Medicines optimisation
As part of the assessment process, we asked the practice to invite patients to share their experience of the service. From the feedback we received we saw no indication of concern in this area.
Staff were aware of where emergency medicines and equipment were stored as well as procedures for raising urgent concerns. Staff were able to demonstrate how patient correspondence from diagnostic results and letters from secondary care providers were actioned. We identified that there the practice managed patient ‘workflow’ to ensure care and treatment was reviewed in a timely manner. The practice was able to demonstrate that all relevant safety alerts had been responded to. During our remote clinical searches, we reviewed patients who had been prescribed citalopram (>20mg) or escitalopram (>10mg) over the age of 65 years old, as there is a risk of experiencing heart related issues that require further electrocardiogram (ECG) tests to rule out complications. Citalopram is a type of antidepressant used to treat depression. The provider was able to provide evidence that patients had been contacted in line with the safety alert and arrangements were in place for safe care and treatment.

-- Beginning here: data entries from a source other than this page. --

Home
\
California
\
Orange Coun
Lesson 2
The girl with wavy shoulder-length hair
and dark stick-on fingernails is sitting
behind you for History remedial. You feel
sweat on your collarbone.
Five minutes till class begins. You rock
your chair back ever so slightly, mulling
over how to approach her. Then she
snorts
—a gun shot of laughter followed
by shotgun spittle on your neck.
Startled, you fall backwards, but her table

Medicines that required refrigeration were stored and monitored appropriately at the location. We identified staff had checked and logged temperature of the fridges daily to ensure it remained within acceptable parameters of between 2°C and 8°C. We found the practice had a data logger to identify any fluctuations in temperature for periods of time to highlight any temperature breaches and aid decision making in line with the practice’s cold chain protocol. The practice had risk assessed emergency medicines and equipment and these had been checked regularly to ensure they remained safe to use. We found there were suitable arrangements for the storage and ordering of oxygen cylinders and medical devices such as defibrillators had been maintained and calibrated. There were updated resuscitation guidelines for both adults and paediatric life support available for staff in the case of emergency. We saw examples of actions taken against national evidence-based guidelines of care, for example, regarding medicine optimisation of people prescribed high-dose opioids (>120mg morphine daily equivalents) within clinical audit activity. This identified patients who were contacted to develop a tailored dose reduction plan based on documented review of safety, effectiveness and tolerability of their treatment in the last 12 months.
As part of our assessment, we undertook remote clinical searches of patient records on the practice’s clinical system. Overall, the searches showed that medicines had been effectively managed by the practice, which included ongoing monitoring requirements for those patients prescribed high-risk medicines were in line with national guidelines. There were adequate recall processes to ensure medicine dosages remained accurate for people through medication reviews and blood tests were carried out in appropriate time frames to ensure safe care and treatment. There were policies in place covering repeat prescribing, management of prescription forms, and vaccine management. Medicines within the practice were effectively ordered, stocked and monitored. There were Patient Group Directions (PGDs) and Patient Specific Directions (PSDs) in place which were authorised by lead GPs that relevant staff worked to. They allowed specified health professionals to supply and/or administer medicine without a prescription or an instruction from a prescriber. There was a process in place to ensure prescription stationery was logged and stored securely. The practice medicine management team held oversight for managing safety alerts where patient search reports were run routinely. The practice held monthly team meetings which discussed clinical performance, outstanding patient recalls and prescription queries. Staff took steps to ensure they prescribed medicines appropriately to optimise care outcomes, including antibiotics. Prescribing data reviewed as part of our assessment confirmed performance was in line with national averages for various medicine indicators.